=== AIM OF THE EXERCISE ===
Copy the stretch of the data from its first line through the line containing "need to reload your Tyk Pump and Tyk".

--- AVAILABLE DATA ---

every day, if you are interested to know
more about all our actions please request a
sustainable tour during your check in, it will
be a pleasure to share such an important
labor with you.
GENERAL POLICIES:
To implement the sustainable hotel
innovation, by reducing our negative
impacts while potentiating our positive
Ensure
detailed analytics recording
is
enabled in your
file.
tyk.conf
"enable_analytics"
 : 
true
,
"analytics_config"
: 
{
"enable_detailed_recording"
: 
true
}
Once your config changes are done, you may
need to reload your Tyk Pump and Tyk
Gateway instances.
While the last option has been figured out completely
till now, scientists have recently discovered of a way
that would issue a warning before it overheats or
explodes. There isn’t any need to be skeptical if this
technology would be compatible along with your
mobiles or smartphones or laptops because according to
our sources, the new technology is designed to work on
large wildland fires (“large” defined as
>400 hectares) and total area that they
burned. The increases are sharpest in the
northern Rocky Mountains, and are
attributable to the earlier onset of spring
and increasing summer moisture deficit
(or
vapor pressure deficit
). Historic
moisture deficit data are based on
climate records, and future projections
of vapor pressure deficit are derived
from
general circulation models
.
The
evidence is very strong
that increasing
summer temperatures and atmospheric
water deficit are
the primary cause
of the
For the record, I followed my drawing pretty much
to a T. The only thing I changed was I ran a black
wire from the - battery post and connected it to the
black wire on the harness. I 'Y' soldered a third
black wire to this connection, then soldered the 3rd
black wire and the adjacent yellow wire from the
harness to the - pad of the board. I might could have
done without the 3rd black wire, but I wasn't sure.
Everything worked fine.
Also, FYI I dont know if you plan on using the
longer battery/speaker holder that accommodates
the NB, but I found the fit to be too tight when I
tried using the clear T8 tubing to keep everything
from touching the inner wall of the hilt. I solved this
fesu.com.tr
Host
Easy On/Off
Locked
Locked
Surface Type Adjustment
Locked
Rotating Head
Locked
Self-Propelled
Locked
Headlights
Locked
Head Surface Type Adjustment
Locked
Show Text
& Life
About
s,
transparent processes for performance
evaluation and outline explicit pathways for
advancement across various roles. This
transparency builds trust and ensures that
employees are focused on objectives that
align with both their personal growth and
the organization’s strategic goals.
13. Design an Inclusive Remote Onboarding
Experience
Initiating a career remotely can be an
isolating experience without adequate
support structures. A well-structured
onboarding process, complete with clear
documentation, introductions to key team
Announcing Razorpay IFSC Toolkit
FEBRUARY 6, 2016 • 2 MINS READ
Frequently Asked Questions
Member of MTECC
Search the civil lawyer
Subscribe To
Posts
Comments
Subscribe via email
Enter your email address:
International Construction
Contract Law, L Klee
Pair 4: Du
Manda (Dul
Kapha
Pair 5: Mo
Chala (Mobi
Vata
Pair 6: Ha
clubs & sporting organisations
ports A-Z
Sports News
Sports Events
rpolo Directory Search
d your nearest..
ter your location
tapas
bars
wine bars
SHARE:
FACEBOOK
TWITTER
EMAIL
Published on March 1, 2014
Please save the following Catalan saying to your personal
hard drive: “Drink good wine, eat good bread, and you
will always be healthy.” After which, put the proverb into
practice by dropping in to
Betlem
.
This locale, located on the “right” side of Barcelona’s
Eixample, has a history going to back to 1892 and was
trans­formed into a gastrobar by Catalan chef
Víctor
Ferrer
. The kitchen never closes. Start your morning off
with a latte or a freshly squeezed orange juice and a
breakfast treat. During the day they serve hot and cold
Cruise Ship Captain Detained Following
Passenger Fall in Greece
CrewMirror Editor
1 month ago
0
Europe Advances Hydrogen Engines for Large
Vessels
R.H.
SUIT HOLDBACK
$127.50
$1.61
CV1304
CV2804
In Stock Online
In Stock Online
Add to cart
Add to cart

---

=== RESULT FOR THIS EXERCISE ===
every day, if you are interested to know
more about all our actions please request a
sustainable tour during your check in, it will
be a pleasure to share such an important
labor with you.
GENERAL POLICIES:
To implement the sustainable hotel
innovation, by reducing our negative
impacts while potentiating our positive
Ensure
detailed analytics recording
is
enabled in your
file.
tyk.conf
"enable_analytics"
 : 
true
,
"analytics_config"
: 
{
"enable_detailed_recording"
: 
true
}
Once your config changes are done, you may
need to reload your Tyk Pump and Tyk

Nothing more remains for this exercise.